··· SOURCE DOCUMENT ···

Then, if you get divorced and your policy has matured (see below for the maturation rules), you would send WedLock proof of your divorce. In return, you’d receive a lump sum of cash equivalent to the amount of coverage you had purchased.
So how does the company prevent people who know they are going to get a divorce from signing up? To prevent that kind of adverse selection, the policies don’t mature until 48 months after their effective date (though people can purchase additional riders to reduce that maturity period to 36 months and to get their premiums back if they happen to divorce before the policy matures).
And what about other possible selection problems related to people with volatile relationships or a family history of divorce purchasing policies in large numbers? John A. Logan, chief executive officer of SafeGuard Guaranty, said the company has performed risk assessment and actuarial studies with this in mind. He notes that even in the worst case scenario, not all of those divorces would happen at once.

··· MATERIAL SHOWN ···

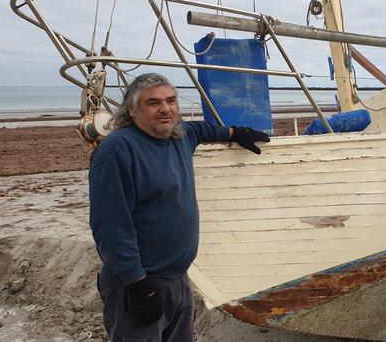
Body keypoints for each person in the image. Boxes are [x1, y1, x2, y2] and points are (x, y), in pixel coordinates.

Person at [89, 73, 269, 342]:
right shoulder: (118, 151)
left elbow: (200, 129)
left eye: (171, 100)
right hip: (139, 284)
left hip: (178, 279)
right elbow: (111, 228)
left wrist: (235, 133)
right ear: (133, 110)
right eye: (153, 103)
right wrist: (138, 285)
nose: (165, 108)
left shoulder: (179, 136)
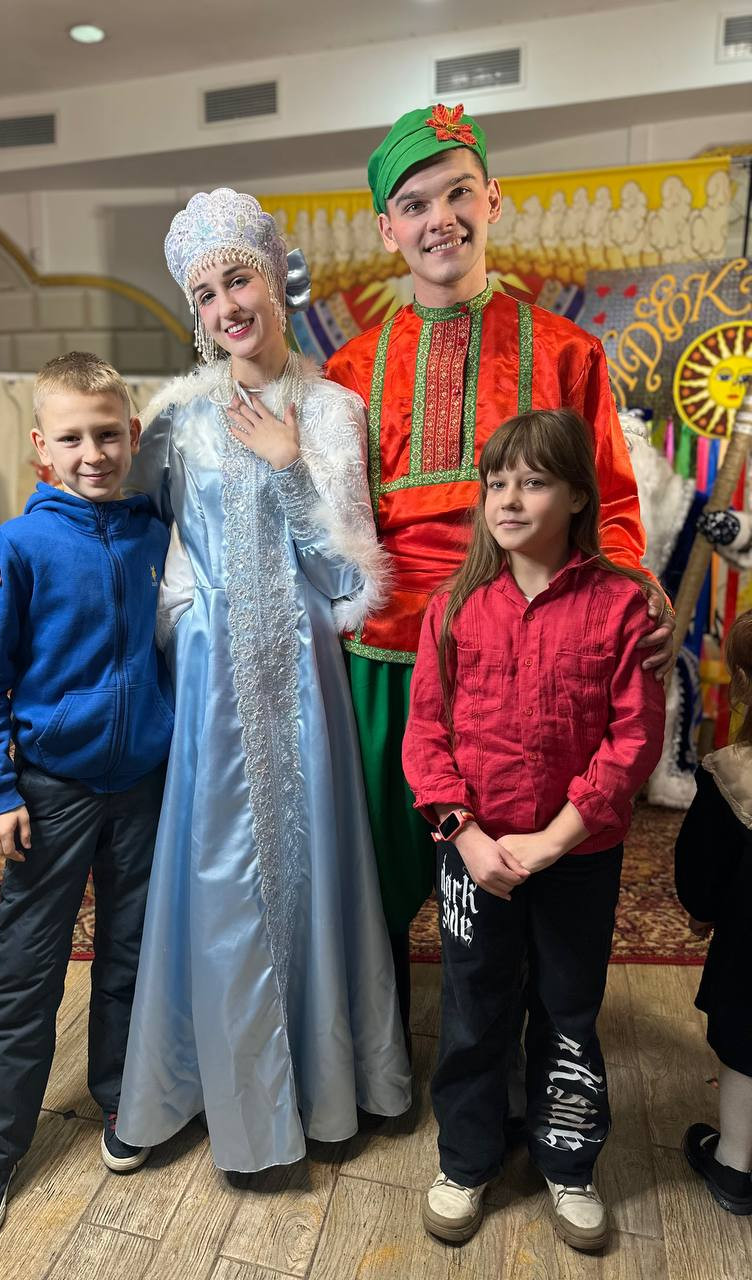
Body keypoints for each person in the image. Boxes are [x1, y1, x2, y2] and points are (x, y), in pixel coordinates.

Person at [0, 189, 411, 1174]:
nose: (225, 307)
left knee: (307, 876)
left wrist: (290, 467)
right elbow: (98, 505)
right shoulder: (175, 418)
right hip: (204, 686)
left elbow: (350, 583)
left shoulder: (333, 411)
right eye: (205, 294)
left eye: (237, 280)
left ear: (275, 279)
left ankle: (317, 1088)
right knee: (213, 883)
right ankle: (208, 1085)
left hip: (302, 685)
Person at [324, 103, 674, 1030]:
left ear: (493, 199)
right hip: (383, 657)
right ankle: (375, 1062)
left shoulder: (567, 352)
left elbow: (611, 509)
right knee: (372, 877)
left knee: (519, 877)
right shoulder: (347, 372)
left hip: (525, 658)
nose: (439, 219)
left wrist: (637, 597)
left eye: (457, 194)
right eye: (414, 205)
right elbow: (312, 520)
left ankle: (521, 1065)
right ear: (386, 229)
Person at [402, 408, 665, 1251]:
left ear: (579, 496)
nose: (509, 499)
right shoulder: (453, 608)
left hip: (577, 854)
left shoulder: (622, 608)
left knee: (567, 1007)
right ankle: (466, 1159)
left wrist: (554, 840)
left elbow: (632, 739)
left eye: (534, 482)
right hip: (473, 854)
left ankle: (569, 1162)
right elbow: (426, 735)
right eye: (497, 483)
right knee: (474, 1009)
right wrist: (467, 837)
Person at [0, 354, 173, 1251]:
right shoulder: (16, 548)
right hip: (50, 790)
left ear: (134, 435)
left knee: (133, 953)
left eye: (108, 434)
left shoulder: (160, 532)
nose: (93, 454)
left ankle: (122, 1094)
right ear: (42, 446)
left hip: (145, 784)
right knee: (24, 969)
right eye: (72, 438)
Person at [676, 608, 752, 1217]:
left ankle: (734, 1164)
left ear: (742, 683)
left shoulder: (733, 776)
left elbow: (701, 874)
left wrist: (702, 912)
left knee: (745, 1048)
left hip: (749, 959)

···

▸ INSTRUCTIONS TO FOLLOW: Continue the passage on divorce insurance from its final sentence. The rows come from a separate source and are unrelated to the passage on divorce insurance.

▸ WRITTEN RESPONSE:
Interesting that the article mentions the adverse selection problem but says nothing about moral hazard:
Because insurance changes the costs of misfortune, and because people's choices depend on costs and benefits, insurance should change people's behavior. They should make less effort to avoid misfortune, and this change in behavior is called moral hazard. For example, if an accident costs a person $1000 but insurance pays $900, the insured person has less incentive to avoid the accident. If the accident costs the person $1000 but pays $2000, the person not only has no incentive to avoid the accident but may have an incentive to seek it out.
Sometimes moral hazard is dramatic. Fire insurance encourages arson, automobile insurance encourages accidents, and disability insurance encourages dismemberment. In a story in its December 23, 1974 issue, The Wall Street Journal reported this bizarre instance of moral hazard:
"[T]here is the macabre case of "Nub City," a small Florida town that insurance investigators decline to identify by its real name because of continuing disputes over claims. Over 50 people in the town have suffered 'accidents' involving the loss of various organs and appendages, and claims of up to $300,000 have been paid out by insurers. Their investigators are positive the maimings are self-inflicted; many witnesses to the 'accidents' are prior claimants or relatives of the victims, and one investigator notes that 'somehow they always shoot off parts they seem to need least.'"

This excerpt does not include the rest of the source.